The rupee (INR) made some progress versus the dollar (USD) over the past week – it ended at 82.77 on Tuesday, compared to 82.90 a week ago. Two main factors helped the Indian currency gain ground against the greenback: steady foreign inflows and depreciation in the dollar.

The net FPI (Foreign Portfolio Investors) inflows over the past week stood at $3.4 billion, according to NSDL (National Securities Depository Limited) data. Additionally, net inflows recorded until Tuesday in March amounted to $4.2 billion.

Apart from the above, the dollar index fell nearly 1 per cent over the past week. Thus, the INR managed to advance in the past few sessions. This has led to the local currency moving above a key level on the chart, indicating a positive sign. Below is an analysis.


The rupee surpassed the resistance at 82.80 last Thursday and has been able to sustain this level, increasing the probability of a rally.

While there could be a minor dip to the 82.85-82.90 level, we expect the rupee to eventually appreciate to 82.50, a resistance, in the near-term.
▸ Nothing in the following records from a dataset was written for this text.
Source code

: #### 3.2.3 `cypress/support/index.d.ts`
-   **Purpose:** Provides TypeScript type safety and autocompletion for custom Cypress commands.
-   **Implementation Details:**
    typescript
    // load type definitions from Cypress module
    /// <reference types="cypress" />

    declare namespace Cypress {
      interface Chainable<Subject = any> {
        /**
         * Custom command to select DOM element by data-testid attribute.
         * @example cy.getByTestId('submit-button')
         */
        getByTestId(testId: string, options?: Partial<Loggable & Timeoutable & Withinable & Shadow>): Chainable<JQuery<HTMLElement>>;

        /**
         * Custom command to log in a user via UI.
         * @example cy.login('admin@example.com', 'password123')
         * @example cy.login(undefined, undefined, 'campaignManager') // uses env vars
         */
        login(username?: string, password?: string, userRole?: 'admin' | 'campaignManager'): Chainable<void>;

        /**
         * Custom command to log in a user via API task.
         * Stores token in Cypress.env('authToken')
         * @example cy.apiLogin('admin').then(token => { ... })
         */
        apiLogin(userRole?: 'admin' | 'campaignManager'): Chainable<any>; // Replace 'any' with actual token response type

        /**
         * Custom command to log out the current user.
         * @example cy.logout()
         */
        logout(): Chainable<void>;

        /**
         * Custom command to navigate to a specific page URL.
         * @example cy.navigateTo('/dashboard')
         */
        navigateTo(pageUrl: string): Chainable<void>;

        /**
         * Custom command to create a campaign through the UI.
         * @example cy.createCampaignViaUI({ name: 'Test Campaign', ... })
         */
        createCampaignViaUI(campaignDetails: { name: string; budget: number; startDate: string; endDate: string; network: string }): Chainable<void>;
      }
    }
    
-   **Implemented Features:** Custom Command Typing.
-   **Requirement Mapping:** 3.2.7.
Subsequent resistance is at 82.20.

In case the rupee sees a fall below 82.90, it is likely to be arrested by the next strong support at 83. As long as 83 holds, the bias will be positive for the domestic unit.
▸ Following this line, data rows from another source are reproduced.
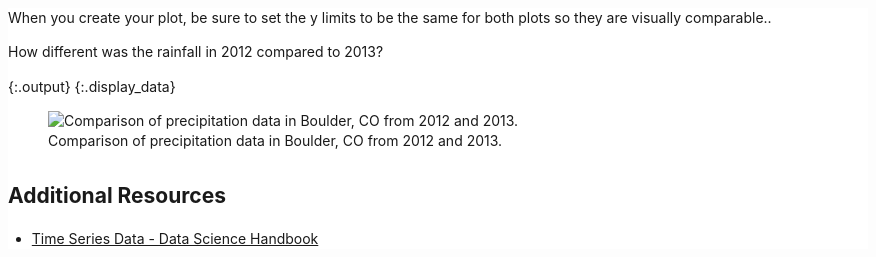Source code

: When you create your plot, be sure to set the y limits to be the same for both plots so they are 
visually comparable..

How different was the rainfall in 2012 compared to 2013?

</div>



{:.output}
{:.display_data}

<figure>

<img src = "{{ site.url }}/images/courses/earth-analytics-python/03-intro-to-python-and-time-series-data/plot-time-series-handle-dates/2018-02-05-ts02-subset-plot-time-series-data-python/2018-02-05-ts02-subset-plot-time-series-data-python_31_0.png" alt = "Comparison of precipitation data in Boulder, CO from 2012 and 2013.">
<figcaption>Comparison of precipitation data in Boulder, CO from 2012 and 2013.</figcaption>

</figure>







<div class="notice--info" markdown="1">

## Additional Resources


* <a href="https://jakevdp.github.io/PythonDataScienceHandbook/03.11-working-with-time-series.html" target = "_blank">Time Series Data - Data Science Handbook</a>
</div>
The dollar index (DXY) has slipped below the support at 103 and now looks to extend the decline further. DXY is currently trading below both the 20- and 50-day moving averages, adding to the bearishness. It is expected to fall to 101.80 or even to 100.50 in the short run.


Weakness in the dollar is positive for the rupee. Additionally, if FPI inflows continue, they can further boost the INR. That said, there is a good chance for the INR to see a gradual upswing rather than a sharp rally in the near-term.

A bullish reversal in the dollar and a shift in capital flows pose a downside risk for the Indian currency.